Only difference is now, we haven't assumed the null hypothesis to be true.

And so what we have here is, is the, it depends on theta, this log odds ratio.

Okay.

So here but, but notice it doesn't depend on delta, right?

So we've gotten rid of delta.

And that's this idea of conditioning away the nuisance parameter.

Here, conditioning on x plus y, it conditions away the nuisance parameter.

So, but nonetheless, now we have a distribution odd for our two variables.

Because remember if I know, I don't need to talk about the x and y if

I have conditioned on x plus y, if I know x,

then I know y, given that I know X plus Y.

Okay.

So

So, so the, the, you can use this distribution to calculate the

exact hypothesis test for theta equal to theta nought, other than 0.

The specific case 0 results in Fischer's

exact test, the ordinary hyper geometric distribution.

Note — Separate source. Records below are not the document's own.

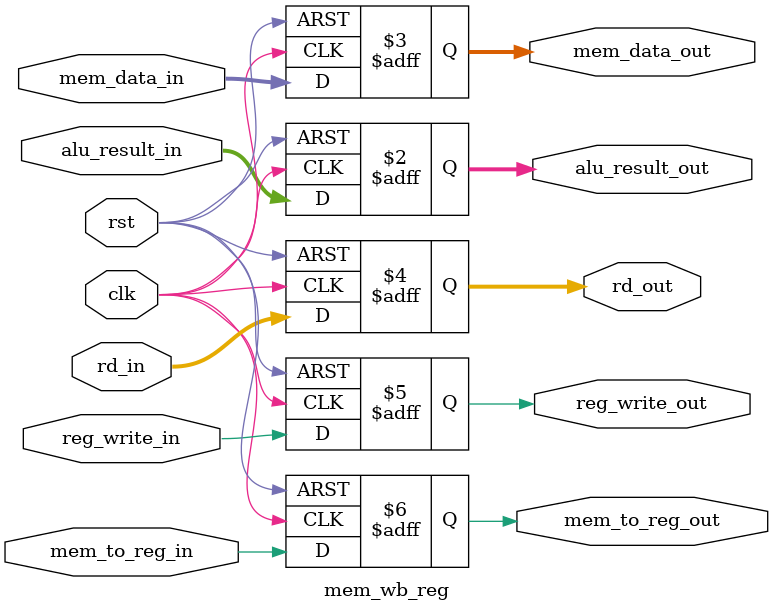
<source format=v>
`timescale 1ns / 1ps


module mem_wb_reg (
    input  wire        clk,
    input  wire        rst,
    input  wire [31:0] alu_result_in,
    input  wire [31:0] mem_data_in,
    input  wire [4:0]  rd_in,
    input  wire        reg_write_in,
    input  wire        mem_to_reg_in,
    output reg  [31:0] alu_result_out,
    output reg  [31:0] mem_data_out,
    output reg  [4:0]  rd_out,
    output reg         reg_write_out,
    output reg         mem_to_reg_out
);
    always @(posedge clk or posedge rst) begin
        if (rst) begin
            alu_result_out <= 32'b0;
            mem_data_out   <= 32'b0;
            rd_out         <= 5'b0;
            reg_write_out  <= 1'b0;
            mem_to_reg_out <= 1'b0;
        end else begin
            alu_result_out <= alu_result_in;
            mem_data_out   <= mem_data_in;
            rd_out         <= rd_in;
            reg_write_out  <= reg_write_in;
            mem_to_reg_out <= mem_to_reg_in;
        end
    end
endmodule

</source>
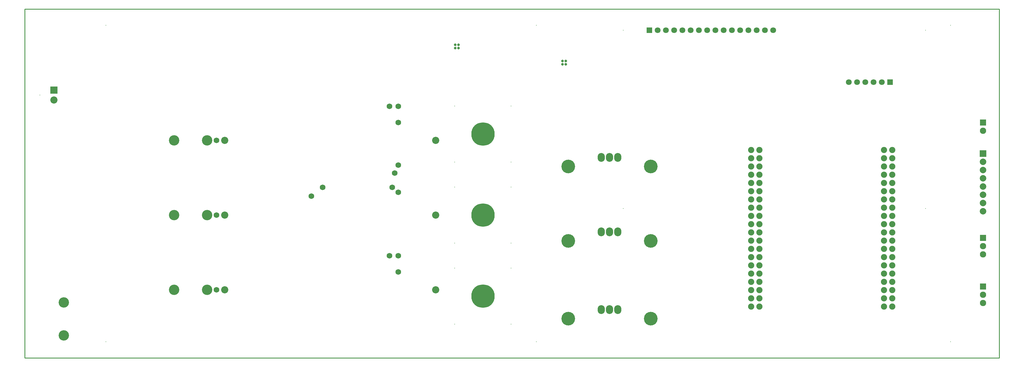
<source format=gbs>
G04 Layer_Color=16711935*
%FSLAX43Y43*%
%MOMM*%
G71*
G01*
G75*
%ADD36C,0.254*%
%ADD96O,2.203X2.703*%
%ADD97C,0.203*%
%ADD98C,7.203*%
%ADD99C,1.727*%
%ADD100C,2.203*%
%ADD101C,3.203*%
%ADD102C,1.803*%
%ADD103R,1.803X1.803*%
%ADD106C,1.903*%
%ADD107R,1.953X1.953*%
%ADD108C,1.953*%
%ADD109C,4.203*%
%ADD110R,0.203X0.203*%
%ADD111R,2.203X2.203*%
%ADD112C,2.003*%
%ADD113R,2.003X2.003*%
%ADD114C,0.803*%
D36*
X0Y0D02*
X300000D01*
Y107500D01*
X0D02*
X300000D01*
X0Y0D02*
Y107500D01*
D96*
X182550Y14900D02*
D03*
X180000D02*
D03*
X177450D02*
D03*
X182550Y61800D02*
D03*
X180000D02*
D03*
X177450D02*
D03*
Y38800D02*
D03*
X180000D02*
D03*
X182550D02*
D03*
D97*
X132350Y52650D02*
D03*
X149650Y35350D02*
D03*
Y52650D02*
D03*
X132350Y35350D02*
D03*
Y10350D02*
D03*
X149650Y27650D02*
D03*
Y10350D02*
D03*
X132350Y27650D02*
D03*
X25000Y5000D02*
D03*
X184250Y46000D02*
D03*
X132350Y60350D02*
D03*
X149650Y77650D02*
D03*
Y60350D02*
D03*
X132350Y77650D02*
D03*
X25000Y102500D02*
D03*
X157500D02*
D03*
X285000D02*
D03*
Y5000D02*
D03*
X157500Y5000D02*
D03*
X184250Y101000D02*
D03*
X277250D02*
D03*
X277270Y46000D02*
D03*
D98*
X141000Y44000D02*
D03*
Y19000D02*
D03*
Y69000D02*
D03*
D99*
X112250Y31500D02*
D03*
X115000Y26500D02*
D03*
Y31500D02*
D03*
X59000Y21000D02*
D03*
X91680Y52570D02*
D03*
X115000Y59380D02*
D03*
X113120Y52570D02*
D03*
X113880Y56970D02*
D03*
X115000Y51000D02*
D03*
X88200Y49800D02*
D03*
X59000Y44000D02*
D03*
X59000Y67000D02*
D03*
X115000Y77500D02*
D03*
Y72500D02*
D03*
X112250Y77500D02*
D03*
D100*
X61500Y21000D02*
D03*
X126500D02*
D03*
X9000Y79500D02*
D03*
X61500Y67000D02*
D03*
X126500D02*
D03*
X61500Y44000D02*
D03*
X126500D02*
D03*
D101*
X45920Y21000D02*
D03*
X56080D02*
D03*
X12000Y6920D02*
D03*
Y17080D02*
D03*
X45920Y67000D02*
D03*
X56080D02*
D03*
X45920Y44000D02*
D03*
X56080D02*
D03*
D102*
X253650Y85000D02*
D03*
X258730D02*
D03*
X263810D02*
D03*
X261270D02*
D03*
X256190D02*
D03*
X227810Y101000D02*
D03*
X222730D02*
D03*
X215110D02*
D03*
X210030D02*
D03*
X204950D02*
D03*
X199870D02*
D03*
X194790D02*
D03*
X197330D02*
D03*
X202410D02*
D03*
X207490D02*
D03*
X212570D02*
D03*
X217650D02*
D03*
X220190D02*
D03*
X225270D02*
D03*
X230350D02*
D03*
D103*
X266350Y85000D02*
D03*
X192250Y101000D02*
D03*
D106*
X223560Y64100D02*
D03*
Y61560D02*
D03*
Y59020D02*
D03*
Y56480D02*
D03*
Y53940D02*
D03*
Y51400D02*
D03*
Y48860D02*
D03*
Y46320D02*
D03*
Y43780D02*
D03*
Y41240D02*
D03*
Y38700D02*
D03*
Y36160D02*
D03*
Y33620D02*
D03*
Y31080D02*
D03*
Y28540D02*
D03*
Y26000D02*
D03*
Y23460D02*
D03*
Y20920D02*
D03*
Y18380D02*
D03*
Y15840D02*
D03*
X226100Y64100D02*
D03*
Y61560D02*
D03*
Y59020D02*
D03*
Y56480D02*
D03*
Y53940D02*
D03*
Y51400D02*
D03*
Y48860D02*
D03*
Y46320D02*
D03*
Y43780D02*
D03*
Y41240D02*
D03*
Y38700D02*
D03*
Y36160D02*
D03*
Y33620D02*
D03*
Y31080D02*
D03*
Y28540D02*
D03*
Y26000D02*
D03*
Y23460D02*
D03*
Y20920D02*
D03*
Y18380D02*
D03*
Y15840D02*
D03*
X267000D02*
D03*
Y18380D02*
D03*
Y20920D02*
D03*
Y23460D02*
D03*
Y26000D02*
D03*
Y28540D02*
D03*
Y31080D02*
D03*
Y33620D02*
D03*
Y36160D02*
D03*
Y38700D02*
D03*
Y41240D02*
D03*
Y43780D02*
D03*
Y46320D02*
D03*
Y48860D02*
D03*
Y51400D02*
D03*
Y53940D02*
D03*
Y56480D02*
D03*
Y59020D02*
D03*
Y61560D02*
D03*
Y64100D02*
D03*
X264460Y15840D02*
D03*
Y18380D02*
D03*
Y20920D02*
D03*
Y23460D02*
D03*
Y26000D02*
D03*
Y28540D02*
D03*
Y31080D02*
D03*
Y33620D02*
D03*
Y36160D02*
D03*
Y38700D02*
D03*
Y41240D02*
D03*
Y43780D02*
D03*
Y46320D02*
D03*
Y48860D02*
D03*
Y51400D02*
D03*
Y53940D02*
D03*
Y56480D02*
D03*
Y59020D02*
D03*
Y61560D02*
D03*
Y64100D02*
D03*
D107*
X295000Y37000D02*
D03*
Y72500D02*
D03*
Y22000D02*
D03*
D108*
Y34460D02*
D03*
Y31920D02*
D03*
Y69960D02*
D03*
Y16920D02*
D03*
Y19460D02*
D03*
D109*
X167300Y59000D02*
D03*
X192700D02*
D03*
X167300Y12100D02*
D03*
X192700D02*
D03*
X167300Y36000D02*
D03*
X192700D02*
D03*
D110*
X4680Y81000D02*
D03*
D111*
X9000Y82500D02*
D03*
D112*
X295000Y45220D02*
D03*
Y47760D02*
D03*
Y50300D02*
D03*
Y52840D02*
D03*
Y55380D02*
D03*
Y57920D02*
D03*
Y60460D02*
D03*
D113*
Y63000D02*
D03*
D114*
X166500Y90500D02*
D03*
X165500D02*
D03*
X166500Y91500D02*
D03*
X165500D02*
D03*
X132500Y96500D02*
D03*
X133500D02*
D03*
X132500Y95500D02*
D03*
X133500D02*
D03*
M02*

</source>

and then you could invert these tests to

yield exact confidence intervals for the odds ratio.

And that is exactly what R does if you do

fisher.test, it'll give you a confidence interval for the odds ratio.

It is

exactly doing this

this procedure right here.

It's inverting the so-called dis-distribution here,

which is called the non-central hypergeometric distribution.

and it, so we're not going to go through any calculations with this,

because as you can tell, at this point, it's gotten rather involved.

But I did just want to show everyone

where these exact odds ratio calculations come from.

They basically come form this formulation of the problem as a non-central

hypergeometric distribution.

So what I'm hoping you got from today's

lecture though was a little bit of information about

the odds ratio, about some of its more

general purpose uses, for example, in case control studies.

And then also now to talk about a little bit about where some

of the more complex formulas for performing

inference on the odds ratio come from.